Hannah Arendt, uma jornalista judia enviada pelo New Yorker para cobrir o julgamento de Adolf Eichmann, o executor da “Solução Final”, operação que perseguiu e aniquilou mais de seis milhões de judeus, afirmou que “o maior mal é aquele que não é cometido por ninguém”. Dizia-o no contexto da repetida invocação, por parte de Eichmann, de que mais não fizera que obedecer a ordens, ordens essas que se perdiam na hierarquia militar nazi já desaparecida, pelo que “ninguém” poderia ser responsabilizado pelo ocorrido e certamente não ele próprio.

Ao fazê-lo, Eichmann retirava-se assim da cadeia de comando, como se não fosse sua obrigação moral não executar ordens tão obviamente iníquas. São pessoas assim, que se recusam a comportar-se como pessoas – da nossa condição humana faz parte o sentido inato do bem e do mal e o sentimento da compaixão –, que “banalizam o mal”.

Arendt foi subsequentemente atacada pois afirmou que Eichmann não teria levado a cabo tamanho massacre sem a conivência de alguns líderes judeus, embora aceitasse que a resistência desses líderes era impossível. Porém, “entre a resistência e a cooperação há certamente alguma coisa que poderia ter sido feita e, nesse sentido, os líderes judeus poderiam ter tido um comportamento diferente”. E é a sua capitulação perante o Mal, bem como da elegante sociedade alemã e europeia da época, que culmina no horror que foi o Holocausto e na aceitação surda, como se inevitável fosse, do que então aconteceu.

Este fim de semana haverá eleições no Brasil. A conivência de muita sociedade esclarecida brasileira e de fortíssimos grupos de influência – parte importante do movimento evangélico, os grandes fazendeiros e os que desejam passar tudo a fio de espada (as bancadas da Bíblia, do Boi e da Bala) – levaram a que muitas pessoas de bem facilitassem a eleição de Jair Bolsonaro. Em suma, a lógica de que é necessário mudar, fugir da corrupção do PT, dos partidos e políticos, acabar com os 63.000 homicídios anuais, com os milhões de assaltos de rua, com as 600.000 violações não reportadas, com a falência geral dos serviços públicos, acabar com tudo ou quase tudo, como que proclamando “morra Sansão e todos quantos aqui estão”.

Perante isto, o mal de Bolsonaro é menor, logo é melhor. Há corrupção em empresas públicas? Privatizem-se. Precisamos de mais exportações? Cultive-se a Amazónia. O Supremo decide contra nós?

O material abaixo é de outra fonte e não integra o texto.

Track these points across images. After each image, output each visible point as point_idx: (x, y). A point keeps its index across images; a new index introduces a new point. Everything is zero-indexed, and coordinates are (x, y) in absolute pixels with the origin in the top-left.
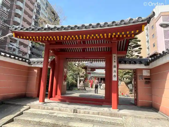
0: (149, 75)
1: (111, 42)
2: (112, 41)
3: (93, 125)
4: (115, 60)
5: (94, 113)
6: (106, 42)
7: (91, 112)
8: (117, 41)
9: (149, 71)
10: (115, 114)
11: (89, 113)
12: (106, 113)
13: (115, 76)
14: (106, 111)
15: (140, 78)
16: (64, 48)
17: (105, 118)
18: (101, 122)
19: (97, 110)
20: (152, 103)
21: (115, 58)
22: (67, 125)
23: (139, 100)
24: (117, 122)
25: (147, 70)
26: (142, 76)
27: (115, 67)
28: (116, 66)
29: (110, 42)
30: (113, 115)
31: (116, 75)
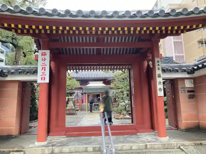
0: (192, 86)
4: (159, 67)
9: (192, 80)
12: (156, 144)
15: (182, 90)
20: (199, 123)
21: (159, 63)
23: (183, 121)
25: (190, 80)
26: (184, 88)
27: (159, 76)
28: (161, 75)
31: (162, 88)
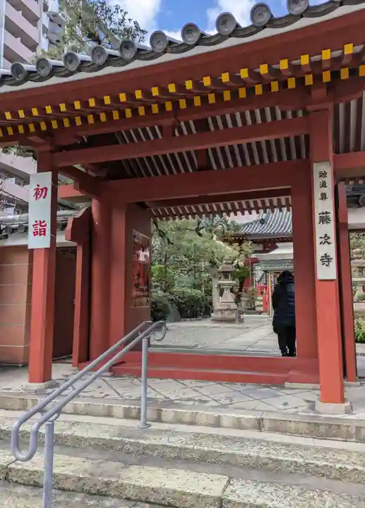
1: (306, 113)
2: (309, 108)
3: (229, 482)
4: (324, 190)
5: (239, 425)
6: (284, 114)
7: (228, 416)
8: (330, 106)
10: (330, 426)
11: (217, 423)
12: (290, 421)
13: (326, 259)
14: (296, 414)
16: (120, 161)
17: (287, 445)
18: (266, 464)
19: (254, 410)
21: (325, 179)
22: (113, 480)
24: (338, 466)
27: (324, 219)
28: (332, 216)
29: (300, 114)
30: (323, 429)
31: (333, 254)
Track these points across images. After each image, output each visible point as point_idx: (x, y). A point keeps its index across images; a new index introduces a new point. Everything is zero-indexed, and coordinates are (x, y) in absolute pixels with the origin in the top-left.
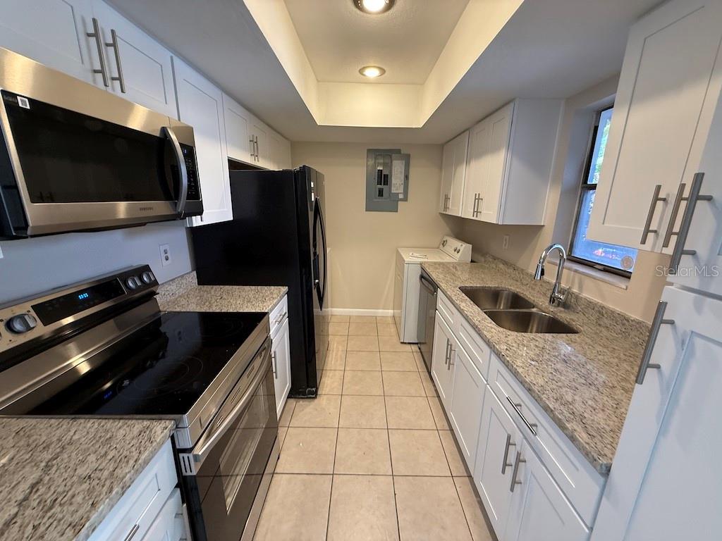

Manda-se para lá um soldado e um cabo. Há assaltos nas ruas? Arme-se a população. Foi apanhado em flagrante? Mate-se in situ.

Mas, entre a resistência inútil – Bolsonaro já ganhou – e a cooperação, há um caminho que os brasileiros podem trilhar e que o testemunho de Hannah Arendt nos relembra. A partir de agora, nos tribunais, na comunicação social, nos fóruns públicos e privados, na rua, no trabalho e no quotidiano, começa a luta cívica pela reposição da decência humana, aquela que deve impelir cada um de nós, todos os dias, a exercer a nossa condição humana, aquela que distingue entre o Bem e o Mal, aquela que sente compaixão pelo perseguido, pelo diferente, pelo desapossado ou, simplesmente, pelo outro. É assim que se evita a “banalidade do mal”.